I walked in a haze to world history and clumsily ran into someone. His hands gripped my shoulders, overdramatizing the collision.
“Sorry,” I mumbled, head down. I attempted to walk around him, but he didn’t let go. My gaze flew up.
“Are you drunk?” Kyle chuckled. So did a few of his friends.
“Let go.”
Kyle’s lips curled into an inviting smile, looking amused. “Anyway, since I have you here, I wanted to ask you something.”
I slumped in defeat, held upright almost entirely by Kyle’s arms. Here came his repetitive plea.
“Be my prom queen, Tayla.” He slid his hands down my long-sleeved shirt to hold my hands, and my legs wobbled under my exhaustion. “Say yes.”
Prom? It was months away. I must have been delirious. But his fingers were warm and inviting, comforting as they slowly drew me in. I wanted to cry. Why did this have to be so complicated?

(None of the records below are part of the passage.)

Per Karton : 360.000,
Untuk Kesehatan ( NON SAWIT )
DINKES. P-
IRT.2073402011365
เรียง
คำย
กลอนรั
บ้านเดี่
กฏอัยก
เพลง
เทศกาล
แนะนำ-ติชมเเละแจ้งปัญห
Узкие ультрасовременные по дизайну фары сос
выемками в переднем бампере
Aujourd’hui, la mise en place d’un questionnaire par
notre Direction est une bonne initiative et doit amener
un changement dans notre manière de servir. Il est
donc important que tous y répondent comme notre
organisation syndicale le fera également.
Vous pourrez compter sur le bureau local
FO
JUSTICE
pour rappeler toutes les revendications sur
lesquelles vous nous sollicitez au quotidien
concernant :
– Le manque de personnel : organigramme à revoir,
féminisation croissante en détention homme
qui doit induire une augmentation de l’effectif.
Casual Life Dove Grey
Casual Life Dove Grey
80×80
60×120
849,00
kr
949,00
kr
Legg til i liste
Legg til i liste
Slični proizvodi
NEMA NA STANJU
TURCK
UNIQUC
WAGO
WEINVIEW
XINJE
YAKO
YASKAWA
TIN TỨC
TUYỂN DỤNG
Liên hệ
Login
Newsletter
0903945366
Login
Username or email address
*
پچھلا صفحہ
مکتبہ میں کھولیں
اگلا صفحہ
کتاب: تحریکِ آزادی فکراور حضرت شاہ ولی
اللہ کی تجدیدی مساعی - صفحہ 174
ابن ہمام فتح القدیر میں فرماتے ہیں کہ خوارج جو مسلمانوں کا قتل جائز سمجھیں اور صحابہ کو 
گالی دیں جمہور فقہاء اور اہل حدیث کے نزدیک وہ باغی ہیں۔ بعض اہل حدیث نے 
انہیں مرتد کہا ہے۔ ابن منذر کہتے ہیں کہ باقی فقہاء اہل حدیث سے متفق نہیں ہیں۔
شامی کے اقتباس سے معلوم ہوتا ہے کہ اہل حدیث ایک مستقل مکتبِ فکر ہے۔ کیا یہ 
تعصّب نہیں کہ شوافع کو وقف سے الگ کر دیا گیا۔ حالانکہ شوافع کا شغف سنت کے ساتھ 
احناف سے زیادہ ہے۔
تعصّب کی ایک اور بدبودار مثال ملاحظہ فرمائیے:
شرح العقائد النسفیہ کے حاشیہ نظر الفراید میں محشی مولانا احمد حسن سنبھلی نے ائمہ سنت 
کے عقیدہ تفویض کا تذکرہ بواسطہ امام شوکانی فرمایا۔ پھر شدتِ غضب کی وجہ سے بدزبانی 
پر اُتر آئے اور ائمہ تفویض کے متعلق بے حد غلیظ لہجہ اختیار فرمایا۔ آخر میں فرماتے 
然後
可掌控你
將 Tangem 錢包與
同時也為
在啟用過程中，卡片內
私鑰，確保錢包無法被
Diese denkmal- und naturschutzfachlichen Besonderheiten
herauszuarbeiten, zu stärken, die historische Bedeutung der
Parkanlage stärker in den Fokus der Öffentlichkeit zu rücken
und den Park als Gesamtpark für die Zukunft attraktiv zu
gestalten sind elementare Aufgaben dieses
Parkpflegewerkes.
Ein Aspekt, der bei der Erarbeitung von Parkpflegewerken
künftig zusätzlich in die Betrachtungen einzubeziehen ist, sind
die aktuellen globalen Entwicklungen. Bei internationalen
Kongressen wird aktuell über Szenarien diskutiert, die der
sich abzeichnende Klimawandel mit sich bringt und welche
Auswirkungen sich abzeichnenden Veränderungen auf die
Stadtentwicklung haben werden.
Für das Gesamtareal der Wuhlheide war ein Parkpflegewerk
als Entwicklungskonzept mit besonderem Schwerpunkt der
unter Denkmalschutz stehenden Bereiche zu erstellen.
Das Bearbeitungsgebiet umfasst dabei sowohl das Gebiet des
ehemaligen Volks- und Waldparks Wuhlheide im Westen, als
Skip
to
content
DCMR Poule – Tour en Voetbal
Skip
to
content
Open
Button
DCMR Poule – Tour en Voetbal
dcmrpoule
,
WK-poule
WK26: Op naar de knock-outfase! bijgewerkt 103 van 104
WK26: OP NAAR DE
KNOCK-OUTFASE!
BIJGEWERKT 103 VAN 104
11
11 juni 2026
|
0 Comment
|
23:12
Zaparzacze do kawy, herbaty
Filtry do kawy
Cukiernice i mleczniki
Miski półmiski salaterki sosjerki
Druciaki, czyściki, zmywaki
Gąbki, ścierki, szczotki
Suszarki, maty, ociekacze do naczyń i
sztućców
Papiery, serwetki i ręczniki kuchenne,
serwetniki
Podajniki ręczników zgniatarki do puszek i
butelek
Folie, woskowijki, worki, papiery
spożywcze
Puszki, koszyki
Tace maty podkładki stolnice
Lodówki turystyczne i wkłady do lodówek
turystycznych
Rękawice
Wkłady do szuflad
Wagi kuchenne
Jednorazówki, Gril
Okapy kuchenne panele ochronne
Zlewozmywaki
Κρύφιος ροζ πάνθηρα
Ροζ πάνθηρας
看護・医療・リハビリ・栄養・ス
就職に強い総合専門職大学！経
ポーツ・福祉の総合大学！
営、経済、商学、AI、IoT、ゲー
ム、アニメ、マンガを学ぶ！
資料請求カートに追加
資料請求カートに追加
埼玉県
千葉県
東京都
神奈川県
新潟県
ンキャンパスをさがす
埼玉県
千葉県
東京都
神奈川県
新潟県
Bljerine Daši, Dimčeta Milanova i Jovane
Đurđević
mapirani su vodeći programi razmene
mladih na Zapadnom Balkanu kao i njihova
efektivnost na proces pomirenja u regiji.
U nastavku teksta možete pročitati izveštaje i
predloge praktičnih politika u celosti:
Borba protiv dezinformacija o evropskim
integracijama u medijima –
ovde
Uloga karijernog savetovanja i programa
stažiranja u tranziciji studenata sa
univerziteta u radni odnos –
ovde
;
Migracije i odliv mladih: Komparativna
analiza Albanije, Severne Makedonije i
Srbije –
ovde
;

My hollow heart ached to be comforted by someone. But not from Kyle. His price tag was too high. Before I could collapse into his embrace, I shook my exhausted head and numbly stumbled toward history. Thankfully, he released me without a fight.
“You’ll say yes,” Kyle’s sultry voice floated down the hall after me.
“In a casket, maybe,” I grumbled under my breath. Would this ever end? Or would I be trapped in his twisted game forever? I shivered.
Finally, what felt like days later, the last bell chimed. The word tired was a gross understatement to how heavy my limbs felt. With effort, I lugged my heavy backpack over my shoulder and trudged from Mr. Chase’s honors anatomy and physiology class. By now, my head hummed from all the information tumbling around in it. Taking all honors classes this semester was definitely overkill. I was surprised my advisor let me. I was only a junior after all, but I was ahead of my peers thanks to the strenuous pace Aunt Lily set during my years of homeschooling.